Anak-Anak Batang Punya Ruang Curhat di CFD Rumah Dinas Bupati
Forum anak binaan DP3AP2KB Batang rutin menyediakan ruang ramah anak di Halaman Rumah Dinas Bupati setiap Minggu Pagi -Disway Jateng/ Bakti Buwono-
Salah satu kegiatannya berupa permainan tradisional atau dolanan bocah. Permainan tersebut menjadi cara untuk mengajak anak kembali berinteraksi secara langsung.
Joko mengatakan kegiatan itu juga menjadi alternatif dari aktivitas anak yang terlalu berfokus pada gawai. Anak-anak diajak mengisi waktu dengan bermain dan berinteraksi bersama teman serta keluarga.
“Anak-anak juga bisa berinteraksi secara langsung dan melestarikan budaya,” ujarnya.
Di tengah suasana CFD, anak-anak tidak hanya diajak bermain. Mereka juga dikenalkan dengan berbagai informasi tentang hak anak dan perlindungan anak.
Kabid Pemberdayaan dan Perlindungan Perempuan dan Anak DP3AP2KB Batang, Weni Ary Susanti, mengatakan kegiatan tersebut dirangkai dengan peringatan Hari Anak.
Menurut Weni, CFD menjadi momentum untuk mengenalkan hak-hak anak dengan cara yang lebih dekat. Anak-anak dapat belajar sambil bermain dan berinteraksi dengan teman sebayanya.
Dalam kegiatan tersebut, anak-anak mendapatkan edukasi mengenai berbagai hak mereka.
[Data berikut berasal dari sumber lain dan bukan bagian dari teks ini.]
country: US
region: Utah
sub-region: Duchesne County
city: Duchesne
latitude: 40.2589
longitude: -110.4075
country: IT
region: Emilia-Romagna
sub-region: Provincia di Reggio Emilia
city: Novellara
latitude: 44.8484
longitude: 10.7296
Di antaranya hak hidup, hak tumbuh kembang, hak perlindungan, dan hak partisipasi.
Ada pula pengenalan konsep Pelopor dan Pelapor bagi anak. Selain itu, mereka diperkenalkan dengan Konselor Sebaya sebagai salah satu ruang pendampingan.
Konsep Konselor Sebaya menjadi penting karena tidak semua anak mudah bercerita kepada orang dewasa. Sebagian anak justru lebih nyaman membuka cerita kepada teman yang dianggap memahami dunia mereka.
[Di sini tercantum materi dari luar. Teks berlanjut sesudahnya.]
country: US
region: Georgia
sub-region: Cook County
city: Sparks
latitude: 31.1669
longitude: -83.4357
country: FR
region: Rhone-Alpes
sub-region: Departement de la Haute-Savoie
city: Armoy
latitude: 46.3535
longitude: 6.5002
Ruang seperti inilah yang ingin diperkuat melalui Forum Anak. Anak-anak tidak hanya menjadi peserta kegiatan, tetapi juga diberi kesempatan untuk berperan.
Joko mengatakan kegiatan CFD tersebut telah berlangsung sekitar lima hingga enam kali. Pesertanya juga disebut semakin bertambah dan berasal dari berbagai kelompok usia.
Bahkan, anak-anak dari luar Kecamatan Batang mulai ikut hadir. Mereka datang untuk bertemu teman, berbagi informasi, berolahraga, dan menghabiskan waktu bersama keluarga.
Menurut Joko, banyak anak datang bersama orang tua mereka. Kondisi tersebut membuat CFD sekaligus menjadi ruang interaksi antara anak dan keluarga.
Kegiatan tersebut juga dirancang dan dievaluasi oleh anak-anak yang tergabung dalam Forum Anak. Setiap kegiatan selesai, mereka melakukan evaluasi untuk melihat kekurangan dan kebutuhan pengembangan.
Dengan begitu, anak-anak tidak sekadar menjadi objek kegiatan. Mereka juga dilatih mengambil peran dalam merancang kegiatan yang berkaitan dengan dunia mereka.